-- Opening Marker --

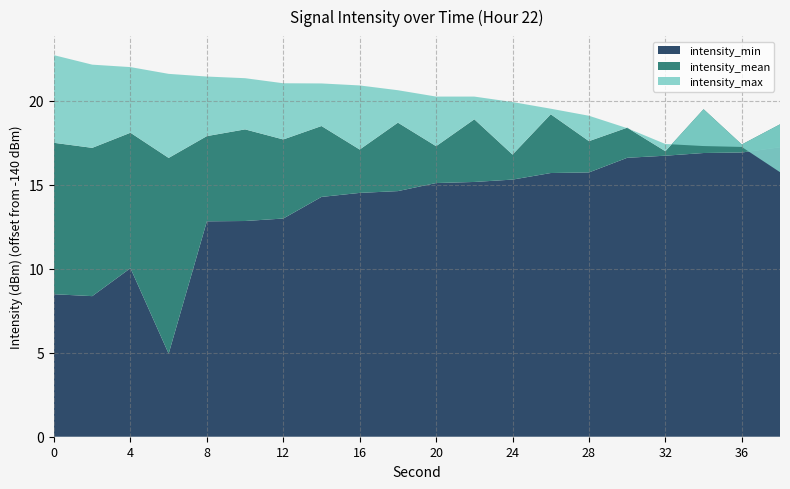

Reading left to right, what are all the values shown in this chart?

intensity_min: 0=-131.5	2=-131.6	4=-130.0	6=-135.1	8=-127.2	10=-127.2	12=-127.0	14=-125.7	16=-125.5	18=-125.4	20=-124.9	22=-124.8	24=-124.7	26=-124.3	28=-124.3	30=-123.4	32=-123.3	34=-123.1	36=-123.1	38=-122.8
intensity_mean: 0=-122.5	2=-122.8	4=-121.9	6=-123.4	8=-122.1	10=-121.7	12=-122.3	14=-121.5	16=-122.9	18=-121.3	20=-122.7	22=-121.1	24=-123.2	26=-120.8	28=-122.4	30=-121.6	32=-123.0	34=-120.5	36=-122.6	38=-121.4
intensity_max: 0=-117.3	2=-117.8	4=-118.0	6=-118.4	8=-118.6	10=-118.7	12=-119.0	14=-119.0	16=-119.1	18=-119.4	20=-119.7	22=-119.7	24=-120.1	26=-120.5	28=-120.9	30=-121.6	32=-122.6	34=-122.7	36=-122.7	38=-124.2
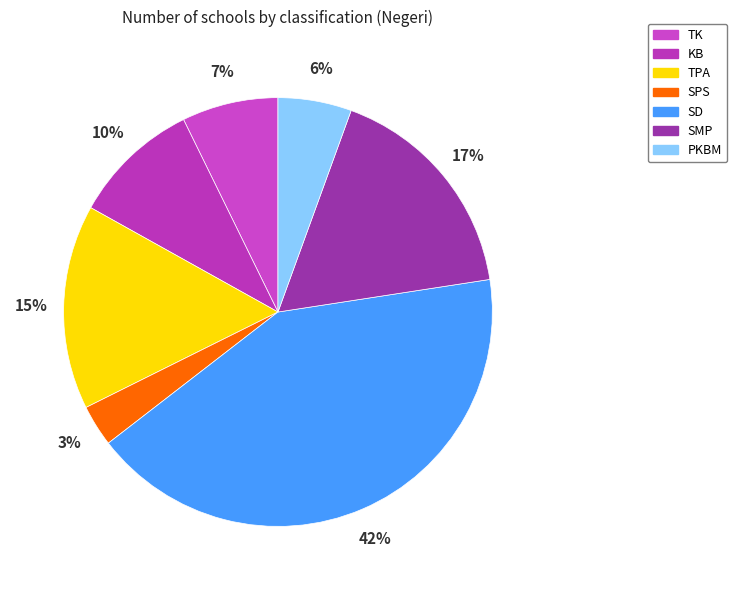

Is SMP the majority of the pie?

No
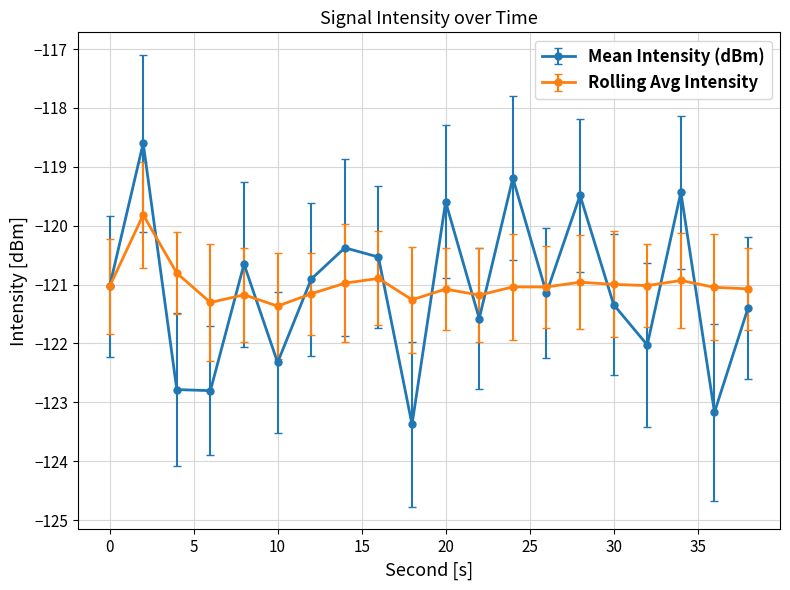

Which series has the widest spread of values?

Mean Intensity (dBm)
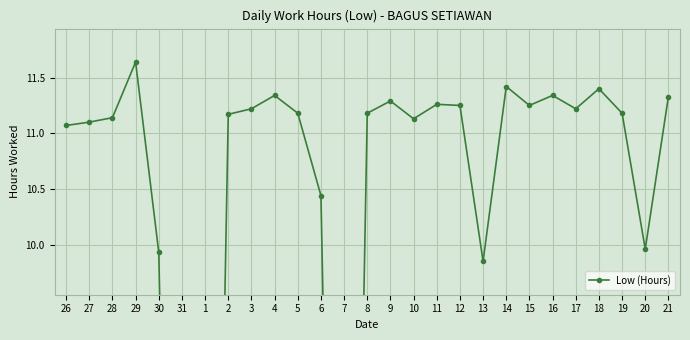

Rank the categories by value from highest to lowest.

29, 14, 18, 4, 16, 21, 9, 11, 12, 15, 3, 17, 5, 8, 19, 2, 28, 10, 27, 26, 6, 20, 30, 13, 31, 1, 7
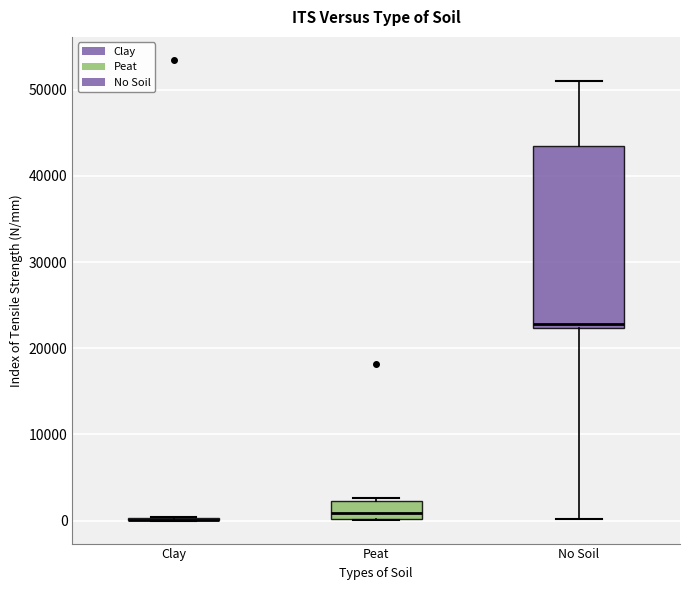

Reading left to right, transcribe this box plot: for each box, give where its median line is, the range the box spans, and where its two whiskers end, as read against the y-axis. The values are not printed on the chart, so give them approximately, as read against the axis.

Clay: box collapsed to a line at 0, whiskers 0 to 0
Peat: median 1000, box 0 to 2000, whiskers 0 to 3000
No Soil: median 23000, box 22000 to 43000, whiskers 0 to 51000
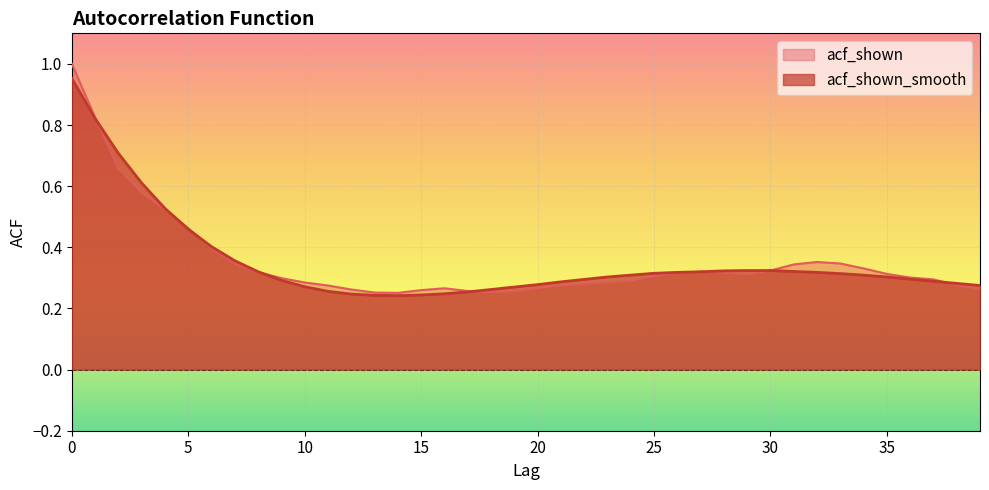

Where is acf_shown_smooth nearest to the value 0?

14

-- Closing Marker --

Action item: Reproduce all of the lines above verbatim, omitting the pictures.

Exercise output:
Reading left to right, what are all the values shown in this chart?

intensity_min: 0=-131.5	2=-131.6	4=-130.0	6=-135.1	8=-127.2	10=-127.2	12=-127.0	14=-125.7	16=-125.5	18=-125.4	20=-124.9	22=-124.8	24=-124.7	26=-124.3	28=-124.3	30=-123.4	32=-123.3	34=-123.1	36=-123.1	38=-122.8
intensity_mean: 0=-122.5	2=-122.8	4=-121.9	6=-123.4	8=-122.1	10=-121.7	12=-122.3	14=-121.5	16=-122.9	18=-121.3	20=-122.7	22=-121.1	24=-123.2	26=-120.8	28=-122.4	30=-121.6	32=-123.0	34=-120.5	36=-122.6	38=-121.4
intensity_max: 0=-117.3	2=-117.8	4=-118.0	6=-118.4	8=-118.6	10=-118.7	12=-119.0	14=-119.0	16=-119.1	18=-119.4	20=-119.7	22=-119.7	24=-120.1	26=-120.5	28=-120.9	30=-121.6	32=-122.6	34=-122.7	36=-122.7	38=-124.2

Is SMP the majority of the pie?

No

Which series has the widest spread of values?

Mean Intensity (dBm)

Rank the categories by value from highest to lowest.

29, 14, 18, 4, 16, 21, 9, 11, 12, 15, 3, 17, 5, 8, 19, 2, 28, 10, 27, 26, 6, 20, 30, 13, 31, 1, 7

Reading left to right, transcribe this box plot: for each box, give where its median line is, the range the box spans, and where its two whiskers end, as read against the y-axis. The values are not printed on the chart, so give them approximately, as read against the axis.

Clay: box collapsed to a line at 0, whiskers 0 to 0
Peat: median 1000, box 0 to 2000, whiskers 0 to 3000
No Soil: median 23000, box 22000 to 43000, whiskers 0 to 51000

Where is acf_shown_smooth nearest to the value 0?

14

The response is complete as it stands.